Publicado originalmente no site do autor
POR ALBERTO CARLOS ALMEIDA, cientista político
A dificuldade em se fazer um impeachment de Bolsonaro tem a ver com o tamanho de sua base de apoio. Se ele não ficar com 15% de ótimo/bom e 60% de ruim/péssimo é inviável o impeachment.
Os que apoiam Bolsonaro não são a favor de um elevado número de mortes pelo coronavírus. É um erro pensar assim. Esse grupo seria muito pequeno e teria vergonha de ir à público defender esta visão. Trata-se de um fenômeno mais amplo, sutil e profundo. O discurso de Bolsonaro mobiliza o fatalismo do brasileiro e, como consequência, a mentalidade mágica de alguma maneira presente na maioria das pessoas.
Em uma população de 210 milhões de habitantes, a ocorrência de, por exemplo, 20 mil mortes pelo coronavírus não chegará perto da grande maioria da população. Bolsonaro se utiliza justamente deste aspecto da mortalidade do vírus para desdenhar do problema. Todas as pessoas razoáveis sabem que isto é uma insanidade, um crime. Porém, como as mortes não chegam nos parentes e vizinhos da grande maioria, o discurso do presidente encontra aceitação, e ele é desonesto o suficiente para saber disso e tirar proveito deste fato.

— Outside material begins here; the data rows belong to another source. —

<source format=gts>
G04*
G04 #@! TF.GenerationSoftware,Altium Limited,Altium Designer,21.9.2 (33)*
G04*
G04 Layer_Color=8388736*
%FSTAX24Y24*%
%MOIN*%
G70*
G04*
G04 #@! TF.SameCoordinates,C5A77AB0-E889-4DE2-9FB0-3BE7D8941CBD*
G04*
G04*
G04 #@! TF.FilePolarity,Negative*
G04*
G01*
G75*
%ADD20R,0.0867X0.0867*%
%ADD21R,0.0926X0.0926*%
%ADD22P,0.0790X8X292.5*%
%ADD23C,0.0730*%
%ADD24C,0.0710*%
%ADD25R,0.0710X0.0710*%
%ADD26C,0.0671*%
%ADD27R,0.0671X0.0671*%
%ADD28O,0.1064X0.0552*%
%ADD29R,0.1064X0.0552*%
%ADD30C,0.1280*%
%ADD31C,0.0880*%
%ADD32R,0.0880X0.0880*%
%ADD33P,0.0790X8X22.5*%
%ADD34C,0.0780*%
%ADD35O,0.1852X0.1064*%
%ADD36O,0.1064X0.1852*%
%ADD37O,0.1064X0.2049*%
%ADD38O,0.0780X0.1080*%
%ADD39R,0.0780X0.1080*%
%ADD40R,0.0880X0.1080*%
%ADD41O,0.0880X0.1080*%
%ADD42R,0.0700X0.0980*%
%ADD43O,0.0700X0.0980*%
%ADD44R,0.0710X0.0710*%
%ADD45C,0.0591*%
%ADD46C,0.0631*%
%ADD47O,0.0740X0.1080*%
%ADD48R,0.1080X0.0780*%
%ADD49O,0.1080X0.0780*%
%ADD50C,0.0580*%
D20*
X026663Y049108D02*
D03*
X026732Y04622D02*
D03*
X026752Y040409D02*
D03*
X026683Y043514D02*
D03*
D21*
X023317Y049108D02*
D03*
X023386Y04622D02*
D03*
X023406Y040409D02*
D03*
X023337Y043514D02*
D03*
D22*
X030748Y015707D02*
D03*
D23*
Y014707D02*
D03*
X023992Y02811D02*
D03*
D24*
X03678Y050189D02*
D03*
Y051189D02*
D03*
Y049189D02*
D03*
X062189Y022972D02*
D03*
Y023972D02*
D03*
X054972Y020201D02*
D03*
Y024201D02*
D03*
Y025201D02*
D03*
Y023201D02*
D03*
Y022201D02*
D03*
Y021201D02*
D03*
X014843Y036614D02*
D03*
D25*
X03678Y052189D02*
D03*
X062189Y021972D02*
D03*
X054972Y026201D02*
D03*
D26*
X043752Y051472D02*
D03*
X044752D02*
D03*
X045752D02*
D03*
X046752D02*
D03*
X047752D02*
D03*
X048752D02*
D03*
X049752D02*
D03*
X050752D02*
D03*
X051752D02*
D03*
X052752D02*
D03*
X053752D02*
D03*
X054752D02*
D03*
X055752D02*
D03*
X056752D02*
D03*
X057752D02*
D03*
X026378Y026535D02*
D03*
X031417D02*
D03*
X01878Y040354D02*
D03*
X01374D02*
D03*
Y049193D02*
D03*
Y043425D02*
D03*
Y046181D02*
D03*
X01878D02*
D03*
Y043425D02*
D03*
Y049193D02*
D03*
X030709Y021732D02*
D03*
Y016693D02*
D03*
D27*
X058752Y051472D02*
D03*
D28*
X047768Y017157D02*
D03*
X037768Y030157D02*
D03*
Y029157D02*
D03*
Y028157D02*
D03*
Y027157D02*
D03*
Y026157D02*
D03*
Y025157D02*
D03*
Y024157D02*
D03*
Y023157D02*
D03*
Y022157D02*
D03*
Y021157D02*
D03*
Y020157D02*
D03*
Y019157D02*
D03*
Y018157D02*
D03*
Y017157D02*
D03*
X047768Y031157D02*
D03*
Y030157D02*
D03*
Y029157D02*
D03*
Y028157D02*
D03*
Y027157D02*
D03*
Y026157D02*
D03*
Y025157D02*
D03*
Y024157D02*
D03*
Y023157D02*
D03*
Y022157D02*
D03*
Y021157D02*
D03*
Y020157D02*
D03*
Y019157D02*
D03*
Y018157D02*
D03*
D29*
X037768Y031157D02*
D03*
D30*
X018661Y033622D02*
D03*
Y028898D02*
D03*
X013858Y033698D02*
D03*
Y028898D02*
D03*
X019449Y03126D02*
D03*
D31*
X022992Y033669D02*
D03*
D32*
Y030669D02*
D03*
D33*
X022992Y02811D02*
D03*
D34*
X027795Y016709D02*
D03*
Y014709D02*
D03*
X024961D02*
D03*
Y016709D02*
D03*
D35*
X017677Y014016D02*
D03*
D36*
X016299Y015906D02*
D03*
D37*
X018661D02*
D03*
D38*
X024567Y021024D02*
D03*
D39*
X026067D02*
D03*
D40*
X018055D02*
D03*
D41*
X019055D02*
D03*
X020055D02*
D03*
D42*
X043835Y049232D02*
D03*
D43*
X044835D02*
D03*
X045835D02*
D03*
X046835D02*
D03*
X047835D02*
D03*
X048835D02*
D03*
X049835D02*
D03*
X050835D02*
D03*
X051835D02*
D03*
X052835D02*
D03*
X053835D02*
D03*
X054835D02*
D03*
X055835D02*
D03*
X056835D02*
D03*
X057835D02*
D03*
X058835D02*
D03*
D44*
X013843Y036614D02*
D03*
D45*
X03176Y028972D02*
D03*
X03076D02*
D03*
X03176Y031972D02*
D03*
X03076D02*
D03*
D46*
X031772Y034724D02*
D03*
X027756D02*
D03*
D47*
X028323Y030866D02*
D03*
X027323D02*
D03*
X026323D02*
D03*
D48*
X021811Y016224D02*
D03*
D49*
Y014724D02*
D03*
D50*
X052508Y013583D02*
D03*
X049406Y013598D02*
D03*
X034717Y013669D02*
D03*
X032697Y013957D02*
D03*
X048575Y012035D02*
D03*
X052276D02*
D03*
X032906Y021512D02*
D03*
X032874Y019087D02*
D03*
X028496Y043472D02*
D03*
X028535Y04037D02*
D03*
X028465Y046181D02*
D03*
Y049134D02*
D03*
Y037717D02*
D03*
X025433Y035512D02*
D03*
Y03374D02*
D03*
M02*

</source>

Ademais, é muito grande o contingente de brasileiros que acredita no destino. Esta forma de ver o mundo assegura que aqueles que morrerem por causa da pandemia terão esse destino porque Deus quis, porque havia chegada a hora da morte. Por outro lado, aqueles que não adoecerem, ou que adoecerem e escaparem também terão sido objeto dos desígnios divinos. Tais pessoas poderão até mesmo admitir que se trata de um teste da fé em Deus, quanto mais forte e profunda a fé, menores as chances de que haja infecção, doença e morte. Neste sentido, para pessoas que pensam assim, o coronavírus poderá até mesmo ser uma benção, pois não poupará principalmente as pessoas de pouca fé.

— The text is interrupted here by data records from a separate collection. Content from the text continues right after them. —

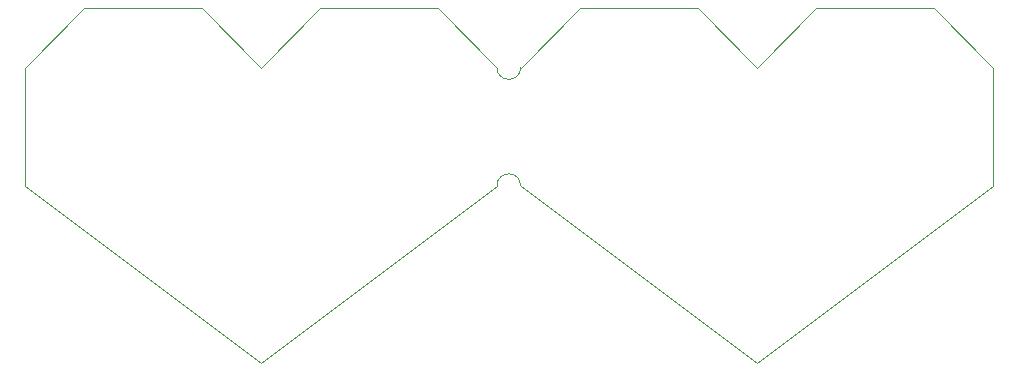
<source format=gbr>
%TF.GenerationSoftware,KiCad,Pcbnew,(5.1.8)-1*%
%TF.CreationDate,2020-11-25T19:34:47+08:00*%
%TF.ProjectId,The_Girls'Gift,5468655f-4769-4726-9c73-27476966742e,V0.8 Beta*%
%TF.SameCoordinates,Original*%
%TF.FileFunction,Profile,NP*%
%FSLAX46Y46*%
G04 Gerber Fmt 4.6, Leading zero omitted, Abs format (unit mm)*
G04 Created by KiCad (PCBNEW (5.1.8)-1) date 2020-11-25 19:34:47*
%MOMM*%
%LPD*%
G01*
G04 APERTURE LIST*
%TA.AperFunction,Profile*%
%ADD10C,0.050000*%
%TD*%
G04 APERTURE END LIST*
D10*
X185000000Y-85000000D02*
G75*
G02*
X187000000Y-85000000I1000000J0D01*
G01*
X187000000Y-75000000D02*
G75*
G02*
X185000000Y-75000000I-1000000J0D01*
G01*
X207000000Y-75000000D02*
X212000000Y-70000000D01*
X222000000Y-70000000D02*
X227000000Y-75000000D01*
X202000000Y-70000000D02*
X207000000Y-75000000D01*
X192000000Y-70000000D02*
X202000000Y-70000000D01*
X207000000Y-100000000D02*
X227000000Y-85000000D01*
X187000000Y-75000000D02*
X192000000Y-70000000D01*
X212000000Y-70000000D02*
X222000000Y-70000000D01*
X227000000Y-85000000D02*
X227000000Y-80000000D01*
X227000000Y-75000000D02*
X227000000Y-80000000D01*
X187000000Y-85000000D02*
X207000000Y-100000000D01*
X165000000Y-100000000D02*
X185000000Y-85000000D01*
X145000000Y-85000000D02*
X165000000Y-100000000D01*
X145000000Y-80000000D02*
X145000000Y-85000000D01*
X145000000Y-75000000D02*
X150000000Y-70000000D01*
X145000000Y-80000000D02*
X145000000Y-75000000D01*
X180000000Y-70000000D02*
X185000000Y-75000000D01*
X170000000Y-70000000D02*
X180000000Y-70000000D01*
X165000000Y-75000000D02*
X170000000Y-70000000D01*
X160000000Y-70000000D02*
X165000000Y-75000000D01*
X150000000Y-70000000D02*
X160000000Y-70000000D01*
M02*

</source>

Some-se a tudo isso o fato de que a perda de bem-estar material, diferentemente da quantidade de mortos, afeta a todos. É justamente por isso que Bolsonaro se utiliza do discurso de “a economia não pode parar”.

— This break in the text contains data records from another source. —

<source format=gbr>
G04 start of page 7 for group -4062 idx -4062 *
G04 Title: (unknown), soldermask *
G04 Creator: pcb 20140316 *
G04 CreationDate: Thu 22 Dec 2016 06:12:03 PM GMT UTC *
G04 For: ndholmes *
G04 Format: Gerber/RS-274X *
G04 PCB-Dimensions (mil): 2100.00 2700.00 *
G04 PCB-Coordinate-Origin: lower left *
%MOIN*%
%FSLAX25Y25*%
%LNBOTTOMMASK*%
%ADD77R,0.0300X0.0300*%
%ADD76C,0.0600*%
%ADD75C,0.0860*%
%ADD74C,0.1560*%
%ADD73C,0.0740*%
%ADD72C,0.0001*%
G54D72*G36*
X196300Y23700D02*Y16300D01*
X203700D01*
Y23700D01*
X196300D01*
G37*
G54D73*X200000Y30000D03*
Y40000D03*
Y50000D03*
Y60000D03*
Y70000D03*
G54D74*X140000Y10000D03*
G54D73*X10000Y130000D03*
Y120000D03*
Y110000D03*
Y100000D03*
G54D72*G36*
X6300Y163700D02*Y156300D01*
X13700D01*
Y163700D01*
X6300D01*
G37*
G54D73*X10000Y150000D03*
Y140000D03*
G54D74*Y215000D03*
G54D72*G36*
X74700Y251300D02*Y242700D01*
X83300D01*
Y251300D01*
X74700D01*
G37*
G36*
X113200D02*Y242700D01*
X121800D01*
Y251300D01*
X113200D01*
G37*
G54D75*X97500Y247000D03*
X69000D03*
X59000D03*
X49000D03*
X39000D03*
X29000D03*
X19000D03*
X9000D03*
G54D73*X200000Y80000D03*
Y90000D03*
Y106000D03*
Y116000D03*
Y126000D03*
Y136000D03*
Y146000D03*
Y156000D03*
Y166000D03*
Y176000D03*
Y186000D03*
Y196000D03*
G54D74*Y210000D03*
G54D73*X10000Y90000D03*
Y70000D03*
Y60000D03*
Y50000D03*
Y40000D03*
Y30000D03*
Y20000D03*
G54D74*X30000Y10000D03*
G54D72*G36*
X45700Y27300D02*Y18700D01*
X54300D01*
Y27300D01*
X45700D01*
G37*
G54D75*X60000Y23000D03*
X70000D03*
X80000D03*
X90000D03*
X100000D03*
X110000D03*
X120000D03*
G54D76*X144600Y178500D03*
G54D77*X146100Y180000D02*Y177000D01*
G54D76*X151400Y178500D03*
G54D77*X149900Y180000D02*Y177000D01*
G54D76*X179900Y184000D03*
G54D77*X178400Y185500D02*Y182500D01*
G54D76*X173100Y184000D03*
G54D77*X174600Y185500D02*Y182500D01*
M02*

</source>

Imagine então alguém que tenha votado em Bolsonaro em 2018, que acredite no destino, tenha um pequeno negócio ou mesmo seja um trabalhador informal e não veja ninguém de seu convívio mais próximo infectado pelo coronavírus. Essa pessoa é um potencial apoiador de Bolsonaro durante a crise. Existem milhões de brasileiros nesta condição. São eles que dificultam e impedem o impeachment do presidente. Para que elas deixem de apoiar Bolsonaro mais coisas negativas precisam ocorrer e serem atribuídas a ele, como a piora da situação econômica de suas famílias.
Vale lembrar que Bolsonaro foi eleito em 2018 e que seu governo ainda não completou 18 meses. O tempo é um dos senhores do desgaste.